Closed OmgImAlexis closed 3 years ago
While this would be nice I don't think it's possible. If it is possible it would require a lot more hacking into youtube-dl
internals which I'd probably like to avoid doing just so updating libraries etc. is trivial. youtube-dl
's extract_info()
with extract_flat=True
just returns all video IDs on a channel or playlist etc. From a quick check, there's no way to know the order of videos on a playlist or channel so you can't just not crawl "page 22" or similar because "page 21" already has videos older than the download cap. You would need to index every video on a playlist/channel to find potentially new videos, which would result in having to check every video upload date against any set age caps. That could be classed as a debug log message not an info log message though to be suppressed that way...
Yep looks like I need to add a PR to youtube-dl.
Dateafter shouldn’t download pages outside of the range.
While that upstream issue if added might help the logs, it likely won't stop the requirement that TubeSync will still need to index all YouTube video IDs in a playlist each time it does an index as they are not assured to be chronologically returned by YouTube when it gets crawled. The initial requirement with TubeSync is to "find all new video IDs" which still means indexing entire channels and playlists. This flag, if implemented upstream in youtube-dl
, would likely just limit what's returned by extract_info()
rather than limit what's actually requested from YouTube. If there is some enforcement of chronological ordering feature that could be used for YouTube it likely wouldn't be transferable to other sites which will get support in TubeSync in the future either. Of course, if devs of youtube-dl
who admittedly do have a far superior knowledge of the internals of YouTube APIs/front ends and their own codebase Than I do find a way to actually make this work properly I would implement it. In the foreseeable short term however you can expect TubeSync to index entire channels and videos every index and compare the upload dates to function properly. I'll still see if changing the log severity is sensible though to stop annoying users who attempt to index very large channels a lot.
I hate to suggest a major refactor, but I wanted to give some ideas that might help with this problem.
Using youtube-dl to generate an index of all the videos and store them in a database to slowly download them does make sense, but when looking for new videos, tubesync seems to be configured to redownload the entire index of videos again to look for updates.
A more efficient method to look for new videos would be to use the integrated YouTube RSS feeds. They're always ordered by "published" date
https://www.youtube.com/feeds/videos.xml?channel_id=someidhere
Adding an RSS/XML parser to the system might be a slight hassle, but it would significantly reduce the risk of youtube getting mad at excessive page indexing.
Cheers for the suggestion!
I had noticed the RSS feeds, but compared to the current youtube-dl
based method it doesn't actually reduce the number of requests made to YouTube that much. After getting a list of video IDs for a channel or playlist TubeSync still needs to make one request per video to get its metadata and these are the bulk of the requests to YouTube that seem to be triggering the rate limiting. For example adding a channel with 1000 videos in it results in about 25 requests for indexing, then 1000 requests for metadata, once indexed it's "just" 25 requests per indexing interval period which is probably fine.
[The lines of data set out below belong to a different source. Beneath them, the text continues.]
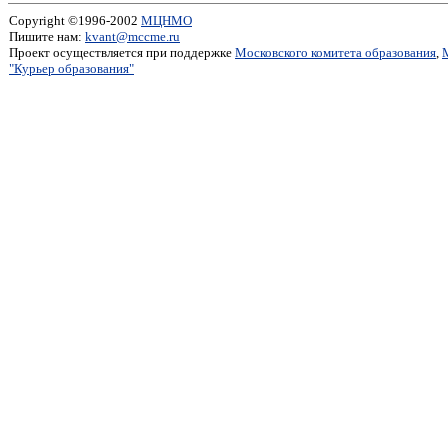
Copyright ©1996-2002
МЦНМО
Пишите нам:
kvant@mccme.ru
Проект осуществляется при поддержке
Московского комитета образования
,
"Курьер образования"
Additionally, unless I'm blind, I can't see any way to get more than the most recent 14 or so videos via RSS (there's no ?page=2
or similar accepted parameter I can find?) so while that would indeed work for updating for new content easily it doesn't solve the initial index all media on a channel requirement.
Also I assume if a channel added > 14 videos between indexing it would have to fall back to the current way as well, which I guess is pretty unlikely but no doubt someone will find a channel that does this and trigger an edge case of missing content.
Using the feeds could shave off a few requests per day, but not enough to likely solve issues for anyone experiencing 429 rate limiting issues, for which I'll probably have to just add in some 60 second delay between metadata requests to pad requests out for newly added channels or similar if people keep experiencing problems.
I'll add it onto the future roadmap as a possible feature as using the feeds would be nicer to keep channels updated with new content. It won't replace anything too significant internally and it's also not that much work really, just use a different indexer once already indexed at least once. It wouldn't require any massive internal reworking.
I'll track the RSS feature in #73 and the log level / log spam reduction options in #74 - I'll close this for now as I don't think there's anything left to add to the original issue, but feel free to comment or re-open it if you want to add more suggestions or comments.
On initial index if "Download cap" is set then pages should only be fetched until it hits that the cap instead of fetching every single page of videos.
I'd like to avoid seeing this over and over in my logs if possible.